Normand Rinfret, directeur général du CUSM croit de son côté que recevoir des patients de l’étranger permet au CUSM d’encaisser de l’argent supplémentaire et ultimement de traiter plus de Québécois. «C’est un débat social qui doit arriver ici, a-t-il jugé. Les hôpitaux universitaires de Toronto reçoivent déjà des patients de l’étranger, pour le cancer par exemple.»
M. Rinfret assure qu’aucun Québécois n’a été privé de soins en raison de la présence de la Koweïtienne. «Le financement gouvernemental n’était pas suffisant pour nous permettre de traiter ces 38 patients», a affimé M. Rinfret. Mais le financement du Koweit nous a permis d’ouvrir une chambre et une salle d’opération.»

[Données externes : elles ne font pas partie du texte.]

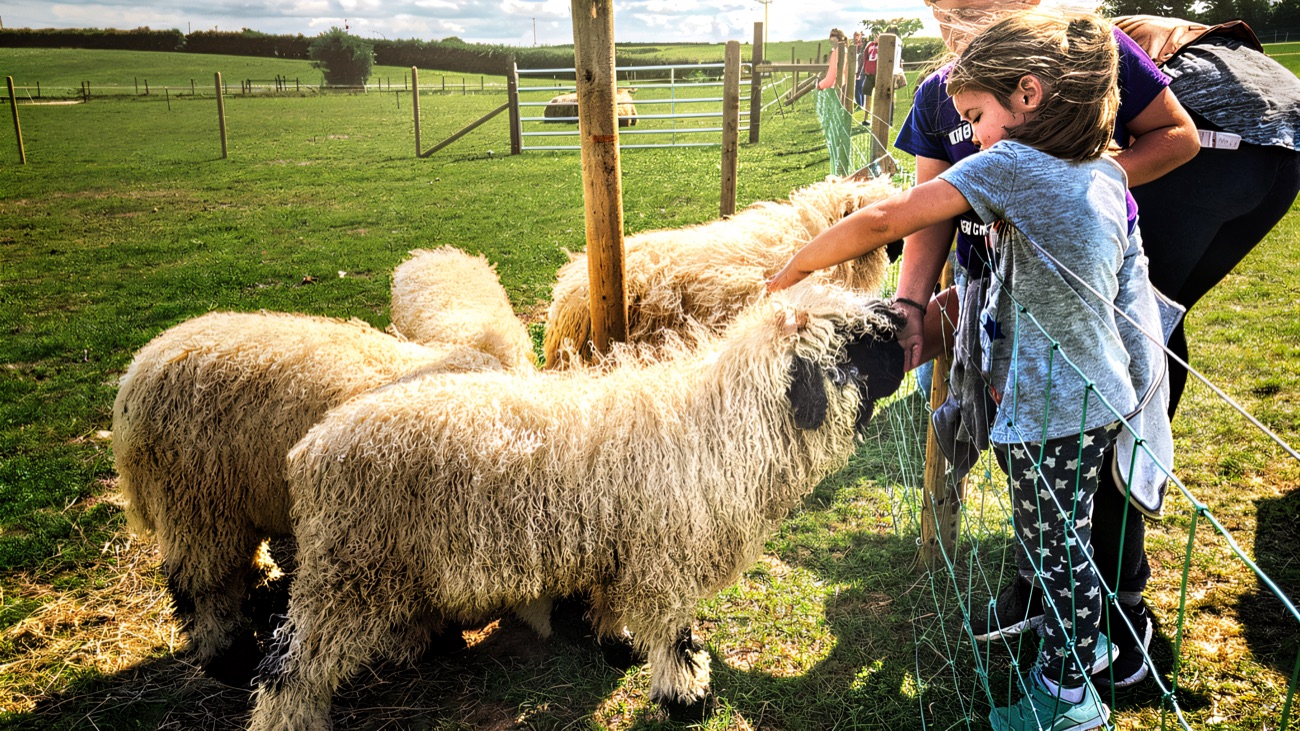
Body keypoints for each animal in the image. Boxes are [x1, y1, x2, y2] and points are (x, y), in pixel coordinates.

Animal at [112, 311, 503, 687]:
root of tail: (137, 374)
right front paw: (431, 641)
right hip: (196, 503)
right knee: (203, 585)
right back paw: (230, 660)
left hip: (228, 505)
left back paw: (265, 585)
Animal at [247, 284, 905, 729]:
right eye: (859, 343)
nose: (905, 315)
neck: (722, 427)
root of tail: (311, 448)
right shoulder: (664, 558)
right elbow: (675, 635)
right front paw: (688, 698)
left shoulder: (622, 545)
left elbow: (614, 604)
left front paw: (617, 645)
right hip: (348, 568)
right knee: (289, 665)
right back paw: (289, 718)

Le Protecteur du citoyen craint toutefois que de telles pratiques entraînent des inégalités d’accès aux soins pour les citoyens québécois alors que le réseau de la santé est déjà surchargé. Il a émis plusieurs recommandations au ministère de la Santé et des Services sociaux (MSSS) afin de mieux encadrer l’accueil de patients étrangers au Québec. Le ministère devrait notamment se réserver le pouvoir d’autoriser de tels accueils.
Le ministre de la Santé, Gaétan Barrette, a commandé lundi matin un plan d’action du ministère pour que les recommandations du rapport soient mises en œuvre. Le CUSM s’est de son côté engagé à revoir ses procédures administratives entourant l’admission et la facturation de ressortissants étrangers.